IDEO.org teams are often led by their intuition to take creative leaps. It may feel silly to visit an Apple store when you’re designing for those living in difficult circumstances, but you may unlock the key to a memorable customer experience or a compelling way to arrange products. Analogous settings can help you isolate elements of an experience, interaction, or product, and then apply them to whatever design challenge you’re working on. Besides, getting out from behind your desk and into a new situation is always a great way to spur creative thinking.
STEPS
01 On a large sheet of paper, list the distinct activities, behaviors, and emotions you’re looking to research.
02 Next to each one, write down a setting or situation where you might observe this activity, behavior, or emotion. For example, if the activity is “use a device at the same time every day,” parallel situations might be how people use alarm clocks.
03 Have the team vote on the site visits that they would like to observe for inspiration and arrange for an observation visit.
04 When you make your visit, pay close attention to what it is you want to understand, but remain open to all kinds of other inspiration.
METHOD IN ACTION
Analogous Inspiration
As part of a three-month engagement to increase mobile money use in Ghana, IDEO.org partnered with Tigo, a telecommunications company, and the World Bank’s Consultative Group to Assist the Poor (CGAP).
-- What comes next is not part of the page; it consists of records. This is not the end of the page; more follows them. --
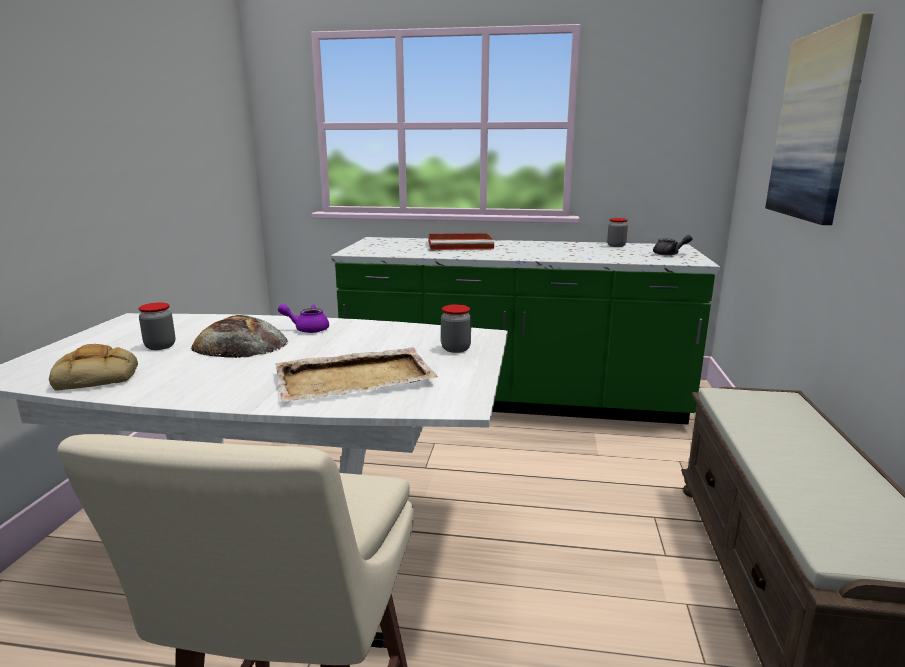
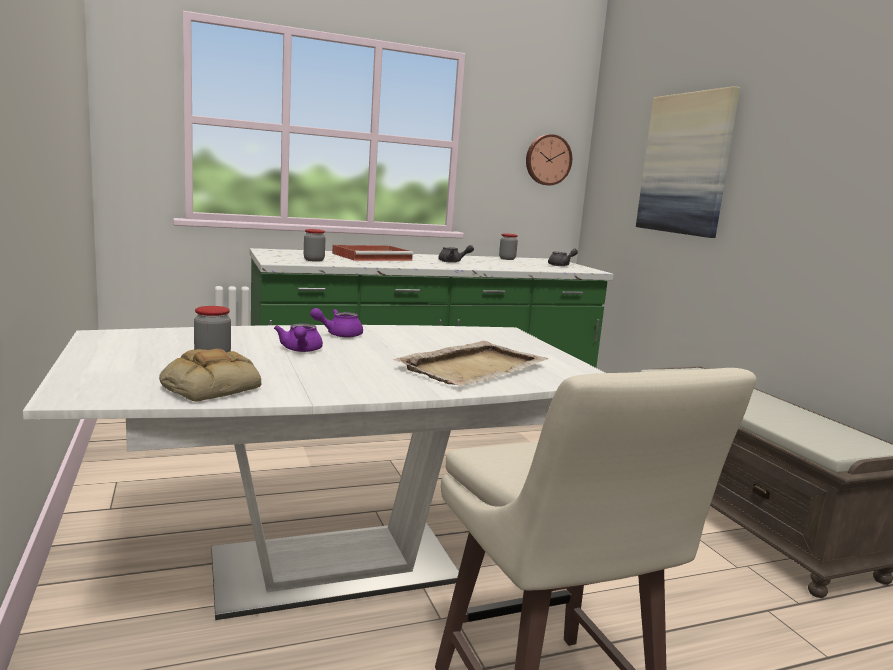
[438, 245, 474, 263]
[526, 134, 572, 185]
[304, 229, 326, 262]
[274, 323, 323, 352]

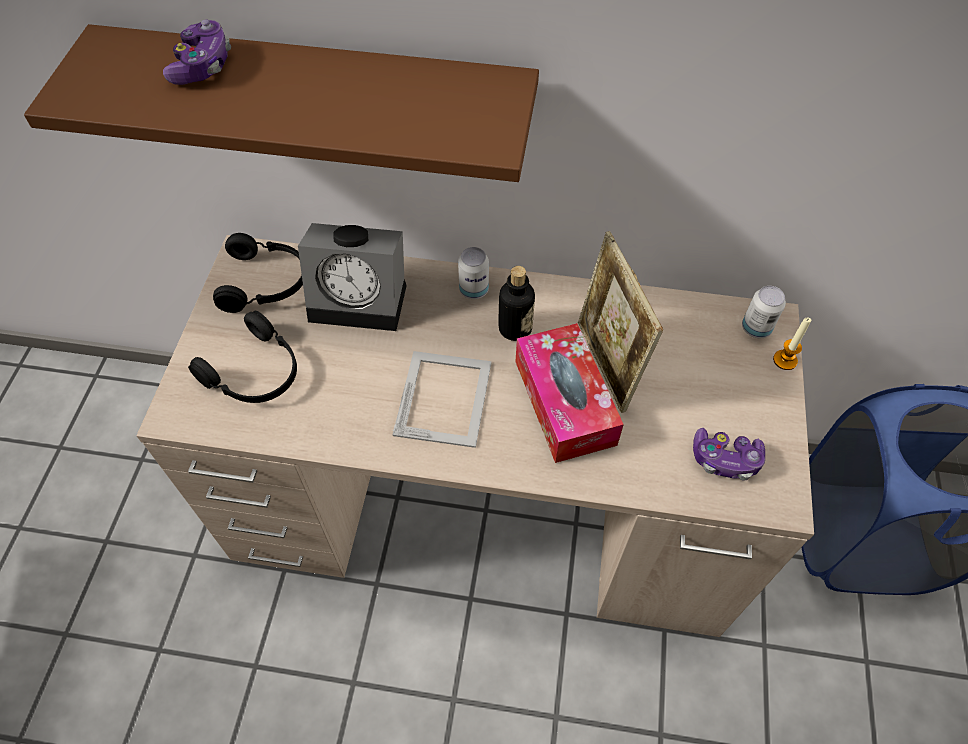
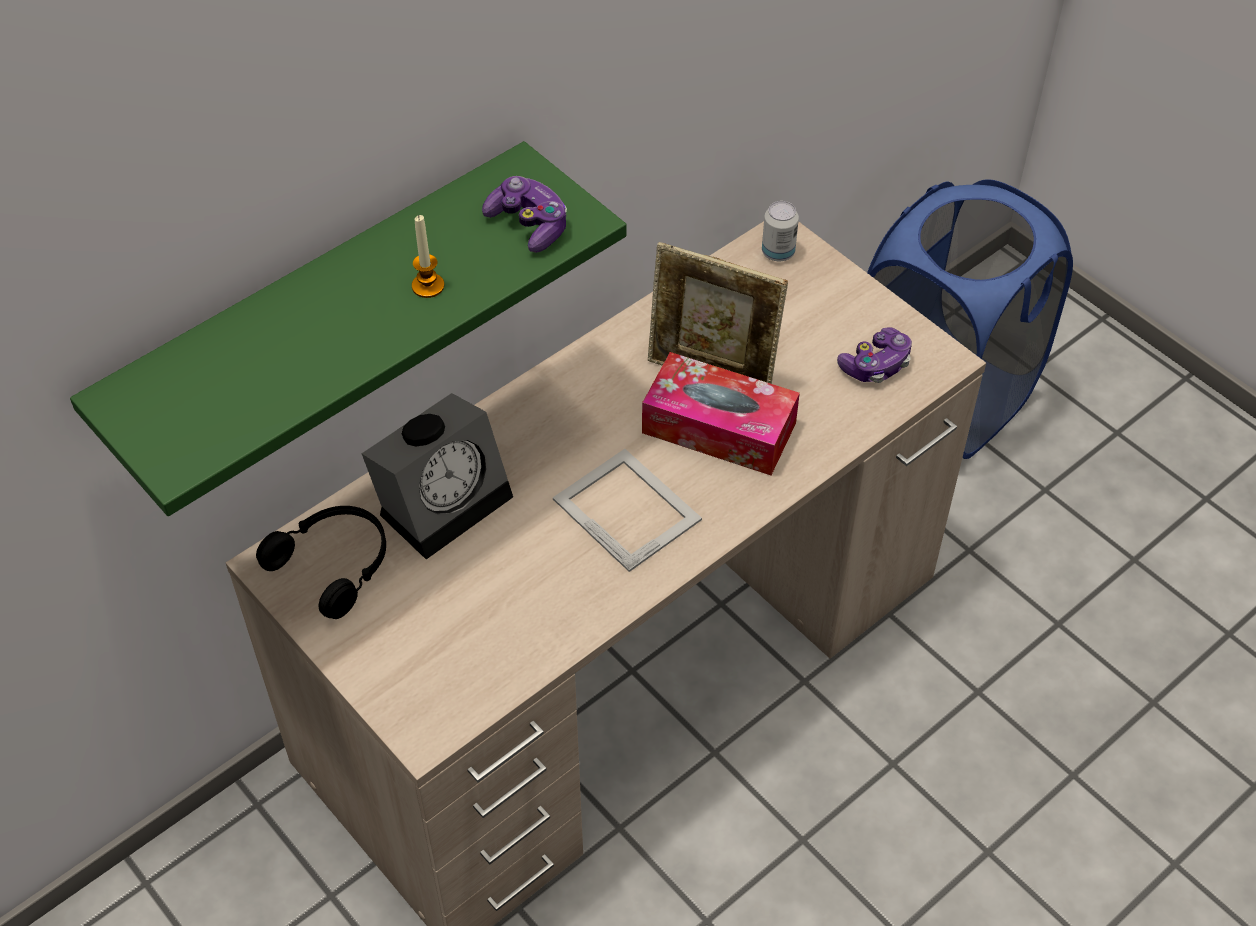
[188, 311, 297, 403] (first image)
[458, 247, 489, 299] (first image)
[498, 266, 535, 341] (first image)
[482, 176, 567, 253]
[412, 215, 444, 298]
[70, 141, 627, 516]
The design team’s goal was to help our partners improve their existing mobile tools enabling both increased customer activity and service adoption. Improving the reach of these tools among low-income communities would provide better access to formal money management opportunities and reach those who are typically unbanked.
During the Inspiration phase, the team started to hear a few ideas again and again. They realized that for unbanked Ghanaians, there was quite a bit of value for consumers in seeing a visible community of users of whatever product or service they designed.
As the team delved deeper into what visible community meant, it sought analogous examples. By examining other visible communities, like Arsenal Football Club fans in England, Lyft drivers in the United States, and Catholics celebrating Ash Wednesday, the team fleshed out an insight that ultimately drove the design. By the end of the project, the notion that visible community could drive adoption was a key piece of the research, and it wouldn’t have had the same depth if the design team hadn’t dug into other visible communities to understand what makes them tick. As the team’s research around visible community got deeper, they came to see that evidence of participation, public displays of identity, and support from the community were keys to a successful solution.
When you’re identifying analogous examples, try to drill down to your core insights. What characteristics are you exploring? Instead of trying to come up with one analogy to match everything that your design challenge encompasses, try thinking about it in terms of its components.


Arsenal Football Club fans (top), Catholics on Ash Wednesday (bottom right), and the American car service Lyft (bottom left) all provided Analogous Inspiration for a team working to understand visible communities.